The Nominal Defendant is a statutory body established under the MAIA Act. The purpose of the Nominal Defendant is to compensate individuals that sustain injuries resultant of the negligent driving of an unidentified or uninsured vehicle, ensuring that such individuals are not deprived of appropriate treatment or compensation. Put simply, the Nominal Defendant stands-in and operates as a CTP insurer in circumstances in which the relevant CTP insurer cannot be identified.

Pursuant to s 31(2) of the Motor Accident Insurance Act 1994 (Qld), it is to be presumed that a motor vehicle can not be identified if it is established by affidavit or oral evidence that proper inquiry and search have been made and have failed to establish the identity of the motor vehicle. This provision creates a positive duty upon claimants who pursue a claim for damages against the Nominal Defendant to undertake ‘proper inquiry and search’ to attempt to identify an unidentified vehicle. The scope of this duty was recently considered by the Supreme Court of Queensland in Ford v Nominal Defendant [2022].


On 11 March 2019, the Plaintiff, Trent Ford, was riding a motorcycle inbound along Redland Bay Road in Capalaba. At about 5:15pm, the Plaintiff was travelling up an incline on Redland Bay Road when a light truck passed him, and began to enter the Plaintiff’s lane. As this occurred, a small piece of timber slid off the tray of the truck, falling on to the roadway in front of the Plaintiff. The Plaintiff subsequently took evasive action, with the timber missing the motorbike’s front wheel, but hitting the back wheel. The subsequent jolt allegedly caused the Plaintiff personal injuries. The Plaintiff provided evidence at trial that he had around twenty (20) seconds following the incident to record the number plate of the light truck.

Thereafter, the Plaintiff undertook a number of actions in an attempt to ascertain the identity of the light truck, namely: –

  • He reported the incident to his supervisor the following day, with an Incident Investigation Report being completed. Thereafter, the Plaintiff and his supervisor attended the incident site, looked for the piece of wood, and took photographs of the area;
  • In October 2019, after speaking with a solicitor, the Plaintiff notified the police of the accident;
  • Following the abovementioned reporting to the police, the Plaintiff attended three business near the incident site to enquire whether they had CCTV footage from the day of the incident, which they did not.

The Plaintiff subsequently lodged a Notice of Accident Claim Form with the Nominal Defendant. Thereafter, he engaged an investigator who made some enquiries but was unable to provide any useful information. The Nominal Defendant also engaged an investigator who made enquiries of people who lived in the nearby vicinity of the incident, but these enquiries were equally unsuccessful.

Position of the Parties

The issue to be determined by the court was whether the Plaintiff had established that proper inquiry and search had been made, and that this inquiry and search had failed to establish the identity of the motor vehicle.

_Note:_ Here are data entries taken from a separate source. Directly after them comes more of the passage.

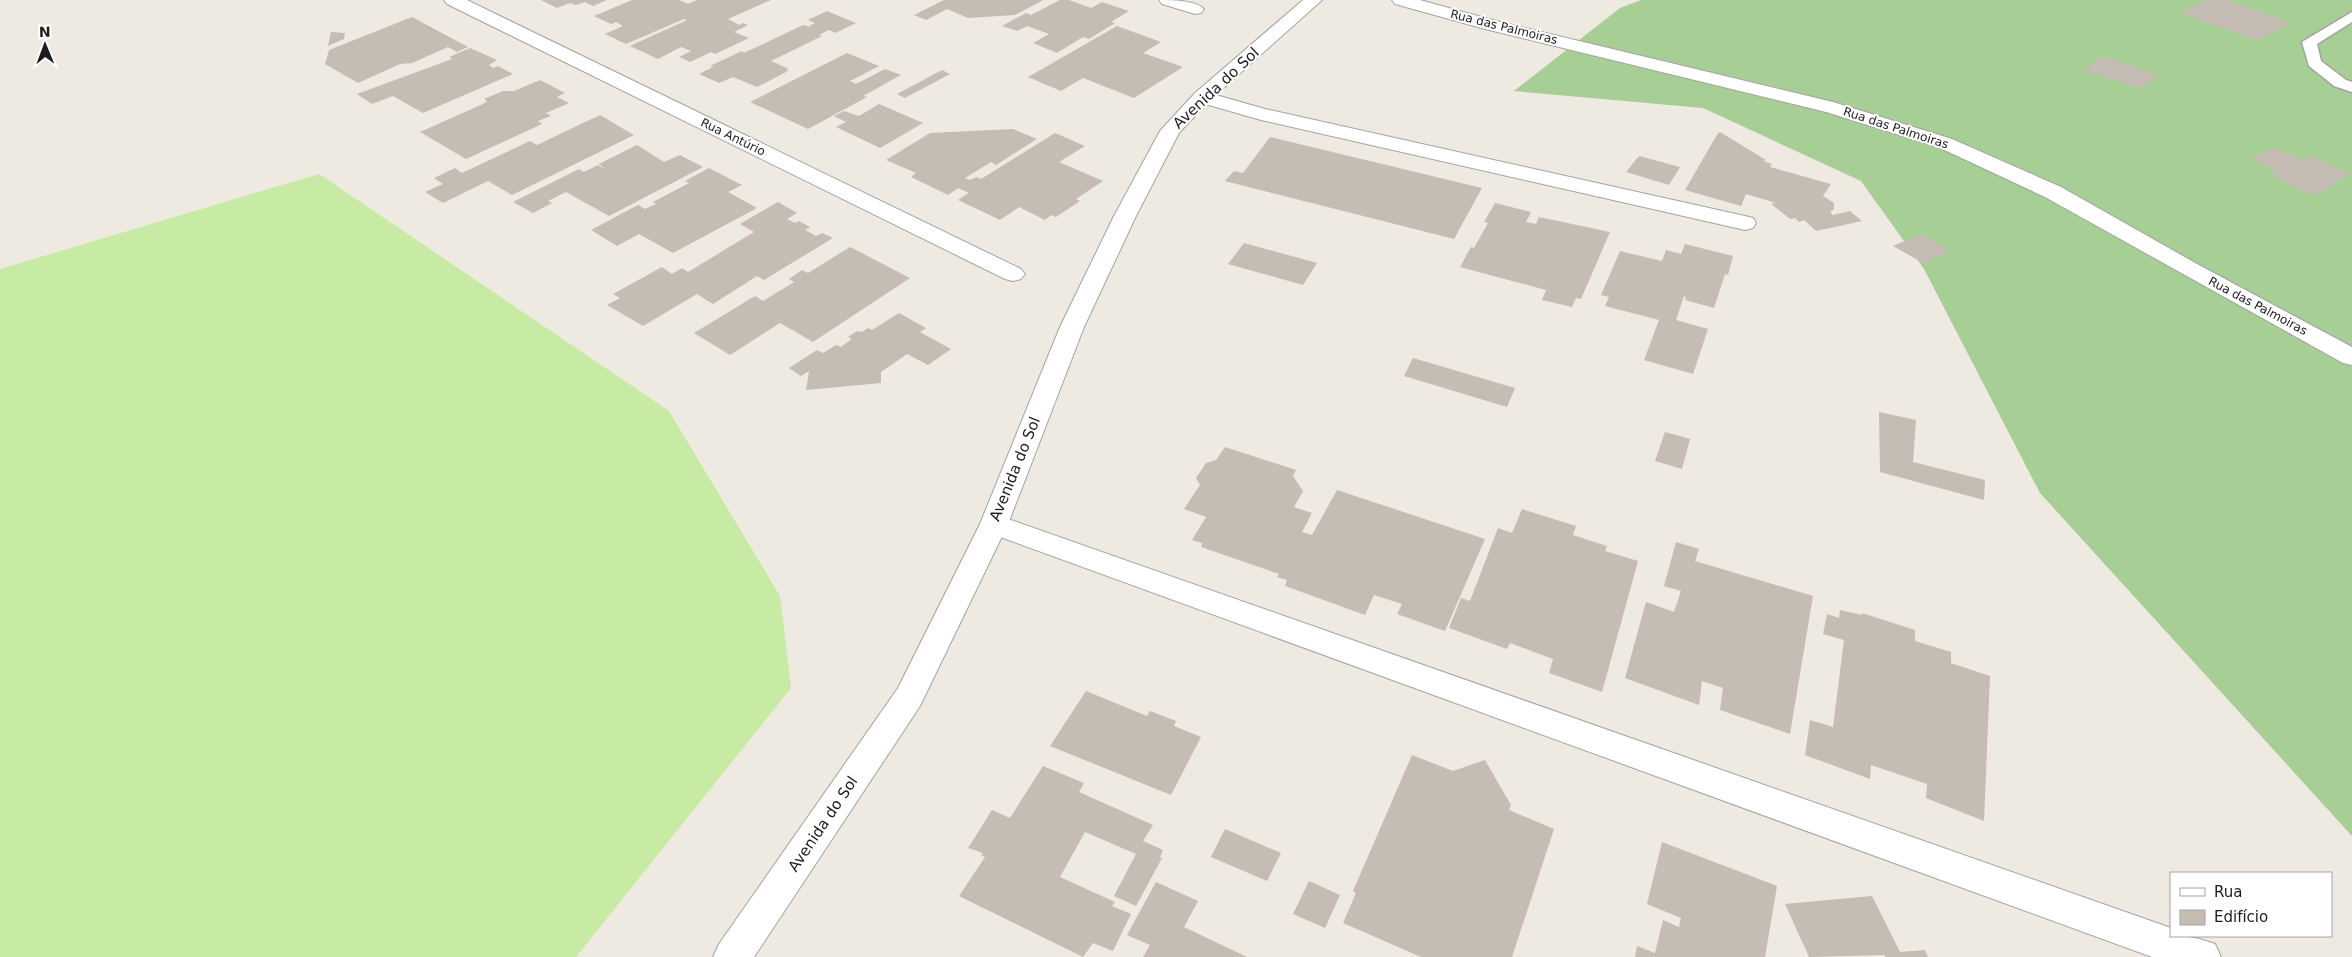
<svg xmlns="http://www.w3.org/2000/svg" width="2352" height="957" viewBox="0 0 2352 957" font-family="'DejaVu Sans',sans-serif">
<rect width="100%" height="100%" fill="#eee9e1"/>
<path fill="#c7eaa5" d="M319 174 669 411 780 596 791 688 576 957H0V269Z"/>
<path fill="#a6ce95" d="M1641 0H2352V836L2040 493 1924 269 1861 181 1703 108 1514 91 1620 8Z"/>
<g fill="#c5bcb4">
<path d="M541 0H607L593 6 585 2 576 5 570 3 557 8Z"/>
<path d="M632 0H679L688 4 697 0H771L728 19 739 25 743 23 748 25 734 32 749 38 715 54 711 52 690 62 679 57 691 51 681 47 658 59 630 46 687 20 684 19 626 44 605 34 623 26 616 22 611 24 594 16Z"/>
<path d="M944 0H1043L1015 15 968 18 947 9 926 20 914 15Z"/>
<path d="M1060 0H1069L1091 8 1102 2 1129 11 1111 22 1115 23 1089 39 1083 37 1057 53 1033 43 1049 34 1027 26 1017 31 1002 26 1026 13 1031 15Z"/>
<path d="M2206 0H2226L2291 23 2257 41 2181 13Z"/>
<path d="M827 11 856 23 835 33 829 30 819 35 822 36 771 61 789 69 786 70 788 71 757 87 733 77 719 83 699 74 713 67 710 66 742 51 744 53 803 25 814 28 809 26 815 23 808 20Z"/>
<path d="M412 17 468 47 457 52 448 47 412 63 400 64 358 83 325 64 329 50Z"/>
<path d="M1117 26 1161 42 1143 53 1183 67 1134 98 1083 78 1061 91 1028 77Z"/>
<path d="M331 32 345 33 344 39 328 46Z"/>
<path d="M470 48 497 60 489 65 493 68 498 66 513 74 423 113 393 96 372 104 357 94 452 59 449 57Z"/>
<path d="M847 53 879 66 850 81 856 84 885 69 901 75 863 96 867 97 808 129 750 102Z"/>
<path d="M2103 56 2158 75 2141 89 2084 70Z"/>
<path d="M942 70 950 74 905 98 897 94Z"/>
<path d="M540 80 565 93 557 97 569 103 546 113 551 116 538 121 542 124 475 155 466 159 420 132 483 104 487 101 484 99 503 91H514Z"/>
<path d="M879 104 923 123 880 148 836 127 846 122 834 116 844 111 859 116Z"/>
<path d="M600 115 634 135 512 195 488 181 443 203 425 192 443 184 434 178 455 168 462 173 530 141 537 145Z"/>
<path d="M1013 129 1037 139 996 165 991 162 965 178 970 180 977 177 981 179 1055 133 1085 146 1059 162 1103 181 1076 199 1080 201 1056 217 1051 215 1045 220 1019 207 1000 220 958 200 969 193 958 188 948 195 911 177 916 173 886 160 930 133Z"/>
<path d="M1720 132 1766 160 1763 161 1772 164 1770 167 1831 184 1823 196 1834 203V209L1830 212 1833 215 1850 211 1862 221 1816 231 1804 220 1799 222 1795 218 1790 219 1771 204 1775 203 1763 199 1746 194 1741 206 1685 190 1718 133Z"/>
<path d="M1270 137 1482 188 1454 239 1225 181 1234 171 1243 173Z"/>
<path d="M637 145 664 162 680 155 703 167 609 216 566 192 548 201 552 203 533 213 513 202 579 169 584 172 598 165 606 170 599 164Z"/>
<path d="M2274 148 2302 160 2311 156 2350 174 2331 185 2333 186 2314 196 2270 175 2278 171 2250 159Z"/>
<path d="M1639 156 1680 167 1669 185 1626 172Z"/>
<path d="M709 168 742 185 728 192 757 208 673 253 639 234 617 246 591 230 638 205 645 209 656 204 653 202 689 183 685 181Z"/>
<path d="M778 202 797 213 787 219 795 223 799 221 810 227 805 230 816 236 822 233 833 238 764 280 757 276 713 304 697 294 643 326 607 305 620 298 613 294 662 267 672 274 682 268 688 272 754 232 740 224Z"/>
<path d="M1495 203 1531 212 1526 222 1536 224 1539 217 1610 232 1581 299 1576 298 1572 307 1542 300 1546 290 1460 267 1471 247 1474 248 1488 223 1484 222Z"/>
<path d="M1922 234 1947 250 1950 251 1923 263 1893 246Z"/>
<path d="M1244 243 1317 263 1303 285 1228 264Z"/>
<path d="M1685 244 1733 256 1728 275 1725 274 1714 308 1685 300 1686 297 1684 296 1676 320 1708 329 1693 374 1644 360 1659 320 1605 306 1609 297 1601 295 1620 251 1662 261 1666 250 1681 254Z"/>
<path d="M850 247 910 278 813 342 780 323 730 355 694 333 755 296 763 301 794 282 789 279 802 270 808 273Z"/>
<path d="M899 313 926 328 920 332 951 349 928 365 907 354 881 372V383L806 390 809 371 801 376 789 368 817 350 823 353 836 345 841 347 852 339 848 337 857 331 862 332 868 328 872 330Z"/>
<path d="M1413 358 1515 388 1507 407 1404 376Z"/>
<path d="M1879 412 1916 420 1913 462 1985 480 1984 500 1880 472Z"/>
<path d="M1665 432 1690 439 1682 469 1655 461Z"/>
<path d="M1225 447 1296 470 1293 476 1303 491 1294 507 1312 513 1302 532 1312 535 1337 490 1485 539 1445 631 1397 614 1402 604 1374 595 1365 615 1285 586 1287 580 1277 577 1279 574 1201 547 1202 543 1192 540 1206 517 1184 509 1200 485 1196 478 1206 463 1216 460Z"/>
<path d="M1522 509 1576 526 1573 535 1607 546 1605 551 1638 561 1602 692 1549 673 1553 659 1510 643 1507 649 1449 628 1461 598 1470 601 1498 528 1512 533Z"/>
<path d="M1676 542 1699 549 1695 561 1813 596 1790 734 1720 710 1723 688 1702 681 1699 705 1625 678 1646 602 1674 612 1681 591 1664 586Z"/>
<path d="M1840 610 1862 615V613L1915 630V641L1951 652V663L1990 676 1984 821 1926 798 1927 784 1871 765 1870 779 1805 755 1810 720 1833 727 1844 640 1823 634 1827 614 1839 618Z"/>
<path d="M1086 691 1147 716 1150 711 1176 721 1174 726 1201 737 1171 795 1050 746Z"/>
<path d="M1412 755 1453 771 1485 760 1511 805 1509 810 1554 829 1512 957H1421L1343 923 1356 893 1353 891Z"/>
<path d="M1043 766 1084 783 1079 792 1153 825 1143 841 1163 850 1160 857 1162 858 1136 906 1114 896 1136 854 1085 832 1060 877 1115 902 1112 906 1131 914 1113 951 1093 943 1083 957 959 896 985 857 981 855 983 853 968 848 992 810 1010 818Z"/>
<path d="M1225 829 1281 853 1267 881 1211 857Z"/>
<path d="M1662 842 1777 886 1765 957H1635L1637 946 1655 953 1663 920 1679 927 1681 918 1647 904Z"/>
<path d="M1309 881 1340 895 1325 928 1293 914Z"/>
<path d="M1156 882 1198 901 1184 927 1247 957H1143L1150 945 1127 935Z"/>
<path d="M1872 896 1900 952 1925 950 1928 957H1885V955L1809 957 1785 904Z"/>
</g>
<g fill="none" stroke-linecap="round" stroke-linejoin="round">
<g stroke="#a3a3a3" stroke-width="3">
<path id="service" d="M2352 12V22L2317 44 2321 61 2346 80 2352 82V92L2334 86 2309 66 2302 42Z"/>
</g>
<g stroke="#a3a3a3" stroke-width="2">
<g id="minor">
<path d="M444 0H467L1021 269 1025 274 1021 279 1013 281 1005 279 447 4Z"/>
<path d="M1159 0C1172 0 1195 0 1204 9L1201 13 1195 14 1162 4Z"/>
<path d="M1392 0H1420L1496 21 1833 102 1952 139 2061 187 2197 264 2352 347V365L2343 363 2045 197 1938 147 1826 112 1485 29 1395 4Z"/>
<path d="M1202 91 1265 109 1745 216 1753 218 1756 223 1753 228 1745 230 1261 120 1195 101 1192 97 1195 93Z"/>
<path d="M994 514 2171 928V936C2188 936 2199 938 2215 944L2221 957H2152L984 531 980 524 984 517Z"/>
</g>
</g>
<g stroke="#a3a3a3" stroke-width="2">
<path id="tertiary" d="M1303 0H1322L1209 101 1179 133 1136 216 1084 327 1008 524 920 706 754 957H713L719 944 898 688 980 524 1060 327 1114 216 1160 131 1195 93Z"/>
</g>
<use href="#service" fill="#fff" fill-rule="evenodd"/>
<use href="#minor" fill="#fff" fill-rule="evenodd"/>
<use href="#tertiary" fill="#fff" fill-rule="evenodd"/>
</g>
<g text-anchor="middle" stroke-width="4" stroke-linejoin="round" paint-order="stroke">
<g font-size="12" fill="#1c1c1c" stroke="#fff">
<text transform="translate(1504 27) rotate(14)" y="4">Rua das Palmoiras</text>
<text transform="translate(1896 128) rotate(18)" y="4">Rua das Palmoiras</text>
<text transform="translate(733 137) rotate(26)" y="4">Rua Antúrio</text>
<text transform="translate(2258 306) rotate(28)" y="4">Rua das Palmoiras</text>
</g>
<g font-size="15" fill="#1c1c1c" stroke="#fff">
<text transform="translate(1216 88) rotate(-43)" y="5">Avenida do Sol</text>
<text transform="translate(1015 469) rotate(-68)" y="5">Avenida do Sol</text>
<text transform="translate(823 824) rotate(-56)" y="5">Avenida do Sol</text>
</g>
</g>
<rect x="2170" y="872" width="162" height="65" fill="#ffffff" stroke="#a4a4a4"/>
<rect x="2180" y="888" width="25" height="8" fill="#ffffff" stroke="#a4a4a4"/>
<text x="2214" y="897" font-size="15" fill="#1c1c1c">Rua</text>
<rect x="2180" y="910" width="25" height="15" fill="#c5bcb4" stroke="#a4a4a4"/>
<text x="2214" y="922" font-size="15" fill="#1c1c1c">Edifício</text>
<g transform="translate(45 45) rotate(359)" stroke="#ffffff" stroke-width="4" paint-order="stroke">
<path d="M0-4L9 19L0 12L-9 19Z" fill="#1c1c1c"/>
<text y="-8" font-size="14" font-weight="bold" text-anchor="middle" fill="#1c1c1c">N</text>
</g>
</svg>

Put simply, the Plaintiff’s position was that his duty to undertake proper inquiry and search had been discharged by virtue of the steps taken by him following the subject incident.

The Defendant’s position was that this duty had not been discharged. The Defendant submitted that in order to discharge the duty to undertake proper inquiry and search, the Plaintiff ought to have returned to the accident site for a number of days following the incident, at the same time the incident occurred, to look for the unidentified vehicle. It further submitted that the Plaintiff ought to have undertaken some form of reconnaissance in the street in which the Plaintiff saw the vehicle turn down following the subject incident.


The court found that the Plaintiff had not established that he had conducted a proper inquiry and search, and as such, the claim was dismissed.

In the view of the court, as the Plaintiff immediately knew that he had sustained an injury after riding over the piece of timber, his failure to obtain the registration number in the available twenty (20) seconds following the incident amounted to a failure to engage in any proper inquiry and search. The court was not swayed by the Plaintiff’s later attempts to identify the vehicle, citing Workers Compensation Nominal Insurer v Nominal Defendant (2013) in asserting that search and inquiry should be undertaken “before the scent was cold”.

The court considered the Defendant’s contention that the Plaintiff ought to have returned to the accident site for a number of days following the incident to be unrealistic. It was, however, more receptive to the premise that the Plaintiff should have undertaken reconnaissance in the streets around the incident site by placing notices seeking information in letter boxes on the street.


 The decision in Ford v Nominal Defendant serves as a reminder that time is of the essence when undertaking inquiry and search following an incident involving an unidentified vehicle. Further, whilst the question of whether proper inquiry and search has been conducted is fact dependent, the decision highlights the difficulties that will likely face claimants who have failed to record the registration number of an unidentified vehicle when given the opportunity to do so.